**PROMPT**
From the entries below, return only the lines starting at the one that contains "(at 51.25 77.59))" and ending at the one that contains "(at 118.97 100.27))", exactly as they stand.

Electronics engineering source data
________________________________________

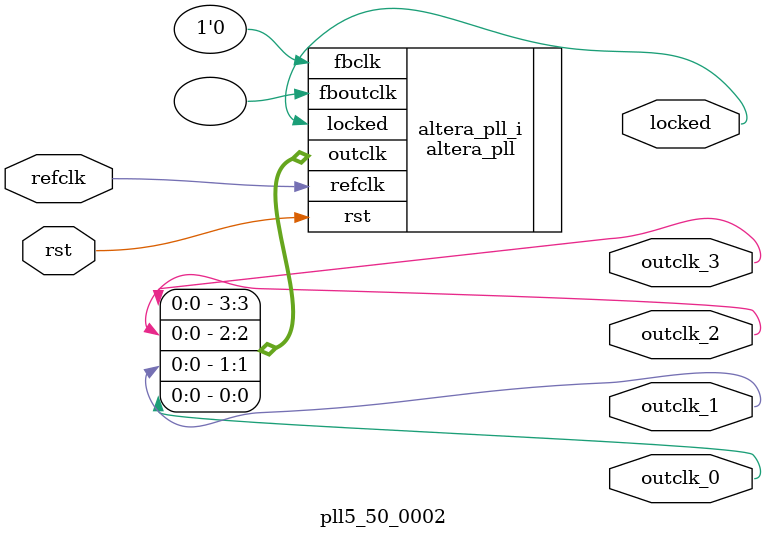
<source format=v>
`timescale 1ns/10ps
module  pll5_50_0002 #(
	parameter REF_CLK = "50.0 MHz",
	parameter NUM_CLKS = 4,
	parameter CLK0 = "20.000000 MHz",
	parameter CLK1 = "40.000000 MHz",
	parameter CLK2 = "18.421052 MHz",
	parameter CLK3 = "10.000000 MHz"
)
(

	// interface 'refclk'
	input wire refclk,

	// interface 'reset'
	input wire rst,

	// interface 'outclk0'
	output wire outclk_0,

	// interface 'outclk1'
	output wire outclk_1,

	// interface 'outclk2'
	output wire outclk_2,

	// interface 'outclk3'
	output wire outclk_3,

	// interface 'locked'
	output wire locked
);

	altera_pll #(
		.fractional_vco_multiplier("false"),
		.reference_clock_frequency(REF_CLK),
		.operation_mode("direct"),
		.number_of_clocks(NUM_CLKS),
		.output_clock_frequency0(CLK0),
		.phase_shift0("0 ps"),
		.duty_cycle0(50),
		.output_clock_frequency1(CLK1),
		.phase_shift1("0 ps"),
		.duty_cycle1(50),
		.output_clock_frequency2(CLK2),
		.phase_shift2("0 ps"),
		.duty_cycle2(50),
		.output_clock_frequency3(CLK3),
		.phase_shift3("0 ps"),
		.duty_cycle3(50),
		.output_clock_frequency4("0 MHz"),
		.phase_shift4("0 ps"),
		.duty_cycle4(50),
		.output_clock_frequency5("0 MHz"),
		.phase_shift5("0 ps"),
		.duty_cycle5(50),
		.output_clock_frequency6("0 MHz"),
		.phase_shift6("0 ps"),
		.duty_cycle6(50),
		.output_clock_frequency7("0 MHz"),
		.phase_shift7("0 ps"),
		.duty_cycle7(50),
		.output_clock_frequency8("0 MHz"),
		.phase_shift8("0 ps"),
		.duty_cycle8(50),
		.output_clock_frequency9("0 MHz"),
		.phase_shift9("0 ps"),
		.duty_cycle9(50),
		.output_clock_frequency10("0 MHz"),
		.phase_shift10("0 ps"),
		.duty_cycle10(50),
		.output_clock_frequency11("0 MHz"),
		.phase_shift11("0 ps"),
		.duty_cycle11(50),
		.output_clock_frequency12("0 MHz"),
		.phase_shift12("0 ps"),
		.duty_cycle12(50),
		.output_clock_frequency13("0 MHz"),
		.phase_shift13("0 ps"),
		.duty_cycle13(50),
		.output_clock_frequency14("0 MHz"),
		.phase_shift14("0 ps"),
		.duty_cycle14(50),
		.output_clock_frequency15("0 MHz"),
		.phase_shift15("0 ps"),
		.duty_cycle15(50),
		.output_clock_frequency16("0 MHz"),
		.phase_shift16("0 ps"),
		.duty_cycle16(50),
		.output_clock_frequency17("0 MHz"),
		.phase_shift17("0 ps"),
		.duty_cycle17(50),
		.pll_type("General"),
		.pll_subtype("General")
	) altera_pll_i (
		.rst	(rst),
		.outclk	({outclk_3, outclk_2, outclk_1, outclk_0}),
		.locked	(locked),
		.fboutclk	( ),
		.fbclk	(1'b0),
		.refclk	(refclk)
	);
endmodule


</source>
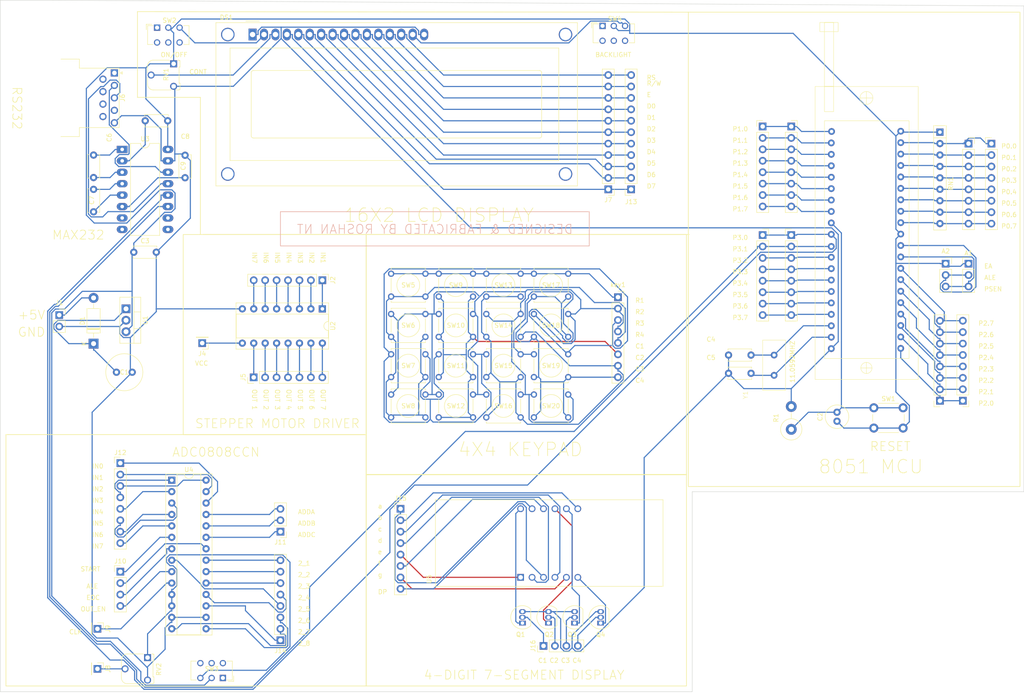
<source format=kicad_pcb>
(kicad_pcb (version 20221018) (generator pcbnew)

  (general
    (thickness 1.6)
  )

  (paper "A4")
  (layers
    (0 "F.Cu" signal)
    (31 "B.Cu" signal)
    (36 "B.SilkS" user "B.Silkscreen")
    (37 "F.SilkS" user "F.Silkscreen")
    (38 "B.Mask" user)
    (39 "F.Mask" user)
    (44 "Edge.Cuts" user)
    (45 "Margin" user)
    (46 "B.CrtYd" user "B.Courtyard")
    (47 "F.CrtYd" user "F.Courtyard")
    (48 "B.Fab" user)
    (49 "F.Fab" user)
  )

  (setup
    (stackup
      (layer "F.SilkS" (type "Top Silk Screen"))
      (layer "F.Mask" (type "Top Solder Mask") (thickness 0.01))
      (layer "F.Cu" (type "copper") (thickness 0.035))
      (layer "dielectric 1" (type "core") (thickness 1.51) (material "FR4") (epsilon_r 4.5) (loss_tangent 0.02))
      (layer "B.Cu" (type "copper") (thickness 0.035))
      (layer "B.Mask" (type "Bottom Solder Mask") (thickness 0.01))
      (layer "B.SilkS" (type "Bottom Silk Screen"))
      (copper_finish "None")
      (dielectric_constraints no)
    )
    (pad_to_mask_clearance 0)
    (pcbplotparams
      (layerselection 0x00010fc_ffffffff)
      (plot_on_all_layers_selection 0x0000000_00000000)
      (disableapertmacros false)
      (usegerberextensions false)
      (usegerberattributes true)
      (usegerberadvancedattributes true)
      (creategerberjobfile true)
      (dashed_line_dash_ratio 12.000000)
      (dashed_line_gap_ratio 3.000000)
      (svgprecision 4)
      (plotframeref false)
      (viasonmask false)
      (mode 1)
      (useauxorigin false)
      (hpglpennumber 1)
      (hpglpenspeed 20)
      (hpglpendiameter 15.000000)
      (dxfpolygonmode true)
      (dxfimperialunits true)
      (dxfusepcbnewfont true)
      (psnegative false)
      (psa4output false)
      (plotreference true)
      (plotvalue true)
      (plotinvisibletext false)
      (sketchpadsonfab false)
      (subtractmaskfromsilk false)
      (outputformat 1)
      (mirror false)
      (drillshape 1)
      (scaleselection 1)
      (outputdirectory "")
    )
  )

  (net 0 "")
  (net 1 "/+5v input")
  (net 2 "Net-(A1-Pin_2)")
  (net 3 "Net-(A1-Pin_3)")
  (net 4 "Net-(D1-K)")
  (net 5 "GND")
  (net 6 "Net-(C2-Pad2)")
  (net 7 "Net-(C4-Pad2)")
  (net 8 "Net-(C5-Pad2)")
  (net 9 "Net-(U3-C1+)")
  (net 10 "Net-(U3-C1-)")
  (net 11 "Net-(U3-C2+)")
  (net 12 "Net-(U3-C2-)")
  (net 13 "Net-(U3-VS+)")
  (net 14 "Net-(U3-VS-)")
  (net 15 "Net-(D1-A)")
  (net 16 "Net-(DS1-VDD)")
  (net 17 "Net-(DS1-VO)")
  (net 18 "/RS")
  (net 19 "/RW")
  (net 20 "/E")
  (net 21 "/D0")
  (net 22 "/D1")
  (net 23 "/D2")
  (net 24 "/D3")
  (net 25 "/D4")
  (net 26 "/D5")
  (net 27 "/D6")
  (net 28 "/D7")
  (net 29 "Net-(DS1-LED(+))")
  (net 30 "Net-(J2-Pin_1)")
  (net 31 "Net-(J2-Pin_2)")
  (net 32 "Net-(J2-Pin_3)")
  (net 33 "Net-(J2-Pin_4)")
  (net 34 "Net-(J2-Pin_5)")
  (net 35 "Net-(J2-Pin_6)")
  (net 36 "Net-(J2-Pin_7)")
  (net 37 "Net-(PORT2-Pin_1)")
  (net 38 "Net-(PORT2-Pin_2)")
  (net 39 "Net-(PORT2-Pin_3)")
  (net 40 "Net-(PORT2-Pin_4)")
  (net 41 "Net-(PORT2-Pin_5)")
  (net 42 "Net-(PORT2-Pin_6)")
  (net 43 "Net-(PORT2-Pin_7)")
  (net 44 "Net-(PORT2-Pin_8)")
  (net 45 "/rxd")
  (net 46 "/txd")
  (net 47 "Net-(PORT1-Pin_3)")
  (net 48 "Net-(PORT1-Pin_4)")
  (net 49 "Net-(PORT1-Pin_5)")
  (net 50 "Net-(PORT1-Pin_6)")
  (net 51 "Net-(PORT1-Pin_7)")
  (net 52 "Net-(PORT1-Pin_8)")
  (net 53 "Net-(PORT3-Pin_1)")
  (net 54 "Net-(PORT3-Pin_2)")
  (net 55 "Net-(PORT3-Pin_3)")
  (net 56 "Net-(PORT3-Pin_4)")
  (net 57 "Net-(PORT3-Pin_5)")
  (net 58 "Net-(PORT3-Pin_6)")
  (net 59 "Net-(PORT3-Pin_7)")
  (net 60 "Net-(PORT3-Pin_8)")
  (net 61 "Net-(PORT4-Pin_8)")
  (net 62 "Net-(PORT4-Pin_7)")
  (net 63 "Net-(PORT4-Pin_6)")
  (net 64 "Net-(PORT4-Pin_5)")
  (net 65 "Net-(PORT4-Pin_4)")
  (net 66 "Net-(PORT4-Pin_3)")
  (net 67 "Net-(PORT4-Pin_2)")
  (net 68 "Net-(PORT4-Pin_1)")
  (net 69 "Net-(J4-Pin_1)")
  (net 70 "Net-(J5-Pin_1)")
  (net 71 "Net-(J5-Pin_2)")
  (net 72 "Net-(J5-Pin_3)")
  (net 73 "Net-(J5-Pin_4)")
  (net 74 "Net-(J5-Pin_5)")
  (net 75 "Net-(J5-Pin_6)")
  (net 76 "Net-(J5-Pin_7)")
  (net 77 "unconnected-(J6-Pad1)")
  (net 78 "Net-(U3-T1OUT)")
  (net 79 "Net-(U3-R1IN)")
  (net 80 "unconnected-(J6-Pad4)")
  (net 81 "unconnected-(J6-Pad6)")
  (net 82 "unconnected-(J6-Pad7)")
  (net 83 "unconnected-(J6-Pad8)")
  (net 84 "unconnected-(J6-Pad9)")
  (net 85 "Net-(J8-Pin_1)")
  (net 86 "Net-(J9-Pin_1)")
  (net 87 "Net-(J10-Pin_1)")
  (net 88 "Net-(J10-Pin_2)")
  (net 89 "Net-(J10-Pin_3)")
  (net 90 "Net-(J10-Pin_4)")
  (net 91 "Net-(J11-Pin_1)")
  (net 92 "Net-(J11-Pin_2)")
  (net 93 "Net-(J11-Pin_3)")
  (net 94 "Net-(J12-Pin_1)")
  (net 95 "Net-(J12-Pin_2)")
  (net 96 "Net-(J12-Pin_3)")
  (net 97 "Net-(J12-Pin_4)")
  (net 98 "Net-(J12-Pin_5)")
  (net 99 "Net-(J12-Pin_6)")
  (net 100 "Net-(J12-Pin_7)")
  (net 101 "Net-(J12-Pin_8)")
  (net 102 "Net-(J14-Pin_1)")
  (net 103 "Net-(J14-Pin_2)")
  (net 104 "Net-(J14-Pin_3)")
  (net 105 "Net-(J14-Pin_4)")
  (net 106 "Net-(J14-Pin_5)")
  (net 107 "Net-(J14-Pin_6)")
  (net 108 "Net-(J14-Pin_7)")
  (net 109 "Net-(J14-Pin_8)")
  (net 110 "Net-(J15-Pin_1)")
  (net 111 "Net-(J15-Pin_2)")
  (net 112 "Net-(J15-Pin_3)")
  (net 113 "Net-(J15-Pin_4)")
  (net 114 "Net-(J15-Pin_5)")
  (net 115 "Net-(J15-Pin_6)")
  (net 116 "Net-(J15-Pin_7)")
  (net 117 "Net-(J15-Pin_8)")
  (net 118 "Net-(J16-Pin_1)")
  (net 119 "Net-(J16-Pin_2)")
  (net 120 "Net-(J16-Pin_3)")
  (net 121 "Net-(J16-Pin_4)")
  (net 122 "Net-(key1-Pin_1)")
  (net 123 "Net-(key1-Pin_2)")
  (net 124 "Net-(key1-Pin_3)")
  (net 125 "Net-(key1-Pin_5)")
  (net 126 "Net-(key1-Pin_6)")
  (net 127 "Net-(key1-Pin_7)")
  (net 128 "Net-(key1-Pin_8)")
  (net 129 "Net-(Q1-C)")
  (net 130 "Net-(Q2-C)")
  (net 131 "Net-(Q3-C)")
  (net 132 "Net-(Q4-C)")
  (net 133 "Net-(SW3A-C)")
  (net 134 "unconnected-(SW2A-A-Pad1)")
  (net 135 "unconnected-(SW3A-A-Pad1)")
  (net 136 "unconnected-(SW4A-A-Pad1)")
  (net 137 "unconnected-(U3-T2OUT-Pad7)")
  (net 138 "unconnected-(U3-R2IN-Pad8)")
  (net 139 "unconnected-(U3-R2OUT-Pad9)")
  (net 140 "unconnected-(U3-T2IN-Pad10)")

  (footprint "Package_DIP:DIP-16_W10.16mm_LongPads" (layer "F.Cu") (at 48.675 54.745))

  (footprint "Connector_Dsub:DSUB-9_Male_Horizontal_P2.77x2.54mm_EdgePinOffset9.40mm" (layer "F.Cu") (at 46.945 37.75 -90))

  (footprint "Button_Switch_THT:SW_CuK_JS202011CQN_DPDT_Straight" (layer "F.Cu") (at 155.35 27.3))

  (footprint "Connector_PinSocket_2.54mm:PinSocket_1x08_P2.54mm_Vertical" (layer "F.Cu") (at 158.775 87.585))

  (footprint "Display_7Segment:CA56-12EWA" (layer "F.Cu") (at 137.16 149.845 90))

  (footprint "Button_Switch_THT:SW_Tactile_Straight_KSL0Axx1LFTR" (layer "F.Cu") (at 118.97 109.22))

  (footprint "Button_Switch_THT:SW_Tactile_Straight_KSL0Axx1LFTR" (layer "F.Cu") (at 129.54 82.37))

  (footprint "Capacitor_THT:C_Disc_D5.0mm_W2.5mm_P5.00mm" (layer "F.Cu") (at 51.25 77.59))

  (footprint "Button_Switch_THT:SW_Tactile_Straight_KSL0Axx1LFTR" (layer "F.Cu") (at 108.4 82.37))

  (footprint "Display:WC1602A" (layer "F.Cu") (at 77.63 29.2125))

  (footprint "Button_Switch_THT:SW_Tactile_Straight_KSL0Axx1LFTR" (layer "F.Cu") (at 118.97 100.27))

  (footprint "Connector_PinHeader_2.54mm:PinHeader_1x08_P2.54mm_Vertical" (layer "F.Cu") (at 241.71 53.46))

  (footprint "Button_Switch_THT:SW_Tactile_Straight_KSL0Axx1LFTR" (layer "F.Cu") (at 129.54 91.32))

  (footprint "Package_TO_SOT_THT:TO-92_Inline" (layer "F.Cu") (at 137.56 160.005 90))

  (footprint "Capacitor_THT:C_Disc_D5.0mm_W2.5mm_P5.00mm" (layer "F.Cu") (at 42.32 56 -90))

  (footprint "Button_Switch_THT:SW_Tactile_Straight_KSL0Axx1LFTR" (layer "F.Cu") (at 140.11 109.22))

  (footprint "connector_dip_zif:Dip_zif_40" (layer "F.Cu") (at 225.454 40.76 -90))

  (footprint "Connector_PinHeader_2.54mm:PinHeader_1x11_P2.54mm_Vertical" (layer "F.Cu") (at 156.62 63.62 180))

  (footprint "Package_TO_SOT_THT:TO-92_Inline" (layer "F.Cu") (at 154.93 160.005 90))

  (footprint "Potentiometer_THT:Potentiometer_Runtron_RM-065_Vertical" (layer "F.Cu") (at 54.31 167.68 -90))

  (footprint "Connector_PinSocket_2.54mm:PinSocket_1x08_P2.54mm_Vertical" (layer "F.Cu") (at 236.63 53.46))

  (footprint "Button_Switch_THT:SW_Tactile_Straight_KSL0Axx1LFTR" (layer "F.Cu") (at 108.4 100.27))

  (footprint "Connector_PinHeader_2.54mm:PinHeader_1x08_P2.54mm_Vertical" (layer "F.Cu") (at 83.82 163.83 180))

  (footprint "Connector_PinHeader_2.54mm:PinHeader_1x03_P2.54mm_Vertical" (layer "F.Cu") (at 236.63 80.13))

  (footprint "Button_Switch_THT:SW_CuK_JS202011CQN_DPDT_Straight" (layer "F.Cu") (at 56.4225 27.68))

  (footprint "Button_Switch_THT:SW_Tactile_Straight_KSL0Axx1LFTR" (layer "F.Cu") (at 129.54 109.22))

  (footprint "Package_DIP:DIP-16_W7.62mm_Socket" (layer "F.Cu") (at 93.13 90.18 -90))

  (footprint "Connector_PinSocket_2.54mm:PinSocket_1x03_P2.54mm_Vertical" (layer "F.Cu") (at 231.55 80.13))

  (footprint "Connector_PinHeader_2.54mm:PinHeader_1x08_P2.54mm_Vertical" (layer "F.Cu") (at 190.91 49.65))

  (footprint "Package_TO_SOT_THT:TO-92_Inline" (layer "F.Cu") (at 143.35 160.005 90))

  (footprint "oscillator_DIP:oscillator_dip_2" (layer "F.Cu") (at 190.91 108.31 90))

  (footprint "Button_Switch_THT:SW_Tactile_Straight_KSL0Axx1LFTR" (layer "F.Cu") (at 140.11 91.32))

  (footprint "Connector_PinSocket_2.54mm:PinSocket_1x08_P2.54mm_Vertical" (layer "F.Cu") (at 230.28 110.61 180))

  (footprint "Connector_PinHeader_2.54mm:PinHeader_1x07_P2.54mm_Vertical" (layer "F.Cu") (at 93.125 83.82 -90))

  (footprint "Capacitor_THT:C_Disc_D5.0mm_W2.5mm_P5.00mm" (layer "F.Cu") (at 58.79 48.38 180))

  (footprint "Package_TO_SOT_THT:TO-220-3_Vertical" (layer "F.Cu")
    (tstamp 7c0879ff-7a27-4c6c-8f14-53b32ef65f27)
    (at 49.53 90.17 -90)
    (descr "TO-220-3, Vertical, RM 2.54mm, see https://www.vishay.com/docs/66542/to-220-1.pdf")
    (tags "TO-220-3 Vertical RM 2.54mm")
    (property "Sheetfile" "DEVELOPMENT_BOARD.kicad_sch")
    (property "Sheetname" "")
    (property "ki_description" "Positive 1A 35V Linear Regulator, Fixed Output 5V, TO-220")
    (property "ki_keywords" "Voltage Regulator 1A Positive")
    (path "/c4152284-cf21-483e-b6d7-e7251c307763")
    (attr through_hole)
    (fp_text reference "U1" (at 2.54 -4.27 90) (layer "F.SilkS")
        (effects (font (size 1 1) (thickness 0.15)))
      (tstamp f1f539ad-018a-4e9b-9dc8-cebac7f498cf)
    )
    (fp_text value "LM7805_TO220" (at 2.54 2.5 90) (layer "F.Fab")
        (effects (font (size 1 1) (thickness 0.15)))
      (tstamp 41147001-b096-422c-a807-15a646898c34)
    )
    (fp_text user "${REFERENCE}" (at 2.54 -4.27 90) (layer "F.Fab")
        (effects (font (size 1 1) (thickness 0.15)))
      (tstamp 27bcc
... [344638 chars truncated]
</source>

________________________________________

**RESULT**
  (footprint "Capacitor_THT:C_Disc_D5.0mm_W2.5mm_P5.00mm" (layer "F.Cu") (at 51.25 77.59))

  (footprint "Button_Switch_THT:SW_Tactile_Straight_KSL0Axx1LFTR" (layer "F.Cu") (at 108.4 82.37))

  (footprint "Display:WC1602A" (layer "F.Cu") (at 77.63 29.2125))

  (footprint "Button_Switch_THT:SW_Tactile_Straight_KSL0Axx1LFTR" (layer "F.Cu") (at 118.97 100.27))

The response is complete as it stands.